"Siktir ya! Kesin o aptal dedi diye böyle oldu!" diye homurdanırken akan burnunu tekrar sildi çocuk. Okula gitmek için uyanmıştı ve uyandığı an burnu akmaya başlamıştı. Biraz öksürüğü de vardı ayrıca.
"Sen de hemen hasta ol amına koyayım! İki damla yağmur yedin diye geber hatta!" diye kendine kızmayı da unutmadı tabii. Her sene böyle olurdu zaten. Hasta olur, sonra hastalandığı için kendine kızardı hep. Bu kadar dirençsiz olmasından nefret ediyordu.
Okula gidemeyecek durumda değildi. Belki yarın öyle olurdu ve yarın antrenman kaçıracaksa bugün kaçırmamalıydı. Zaten akşamları oynayamadığı için çok gergin hissediyordu kendisini, bir de normal antrenmanları aksatsa kim bilir ne olurdu.
Kahvaltı boyunca burnunu çekmişti ve bu fazla rahatsız ediciydi. Okulda da böyle olacaktı ve siniri bozulacaktı yine. Her şey ona karşıydı sanki.
Sınıfa geldiğinde yine peteğe yaslandı çabucak. Hava çok esiyordu, gelene kadar donmuştu. Kıştan da nefret ediyordu.
Iwaizumi defterine boş boş bakan çocuğa çevirdi gözlerini yine. Dersin başından beri böyleydi. Bir şey olup olmadığını merak ediyordu ama gidip soramazdı da. Bu küslük cidden her şeyi bozuyordu. Gidip arkadaşının neyinin olduğunu sorup onu iyi hissettiremeyecekse ne işe yarıyordu ki?

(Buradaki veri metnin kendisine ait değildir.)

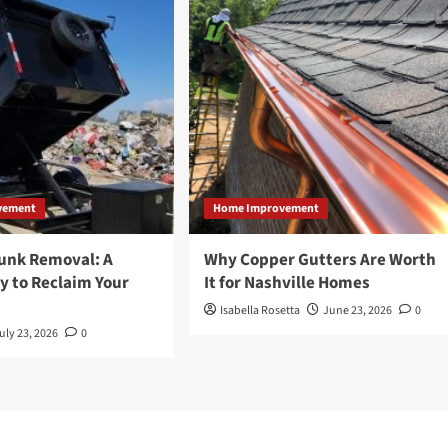
vement
Home Improvement
Junk Removal: A
Why Copper Gutters Are Worth
y to Reclaim Your
It for Nashville Homes
Isabella Rosetta
June 23, 2026
0
uly 23, 2026
0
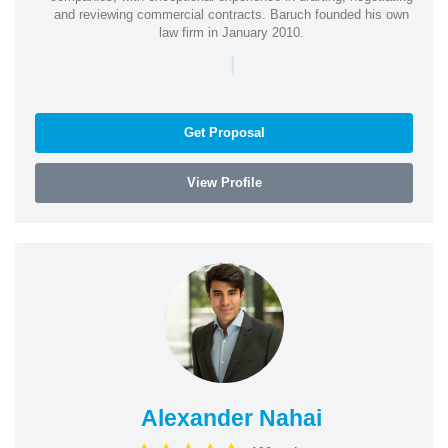
and reviewing commercial contracts. Baruch founded his own
law firm in January 2010.
|
Get Proposal
View Profile
Alexander Nahai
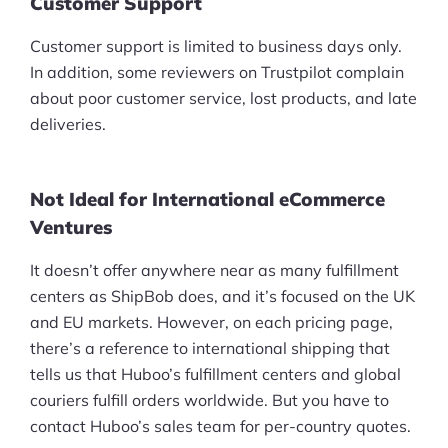
Customer Support
Customer support is limited to business days only.
In addition, some reviewers on Trustpilot complain
about poor customer service, lost products, and late
deliveries.
Not Ideal for International eCommerce
Ventures
It doesn’t offer anywhere near as many fulfillment
centers as ShipBob does, and it’s focused on the UK
and EU markets. However, on each pricing page,
there’s a reference to international shipping that
tells us that Huboo’s fulfillment centers and global
couriers fulfill orders worldwide. But you have to
contact Huboo’s sales team for per-country quotes.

Son zamanlarda bu düşünce yüzünden kendini işe yaramaz hissediyordu. Oikawa'ya yardım edemediği için suçluyordu kendini her ne kadar elinden geleni yaptığını bilse de. Bir şekilde daha iyisini yapabileceği düşüncesi peşini bırakmıyordu. Ama tek sorun kendisinde değildi. Karşısındaki çocuk da çok inatçıydı, durumunu kabullenmediği için yardımı da kabul etmiyordu. En azından psikoloğa gitmeyi kabul etmişti. Iwaizumi'den olmasa da başkasından yardım alması da bir gelişmeydi.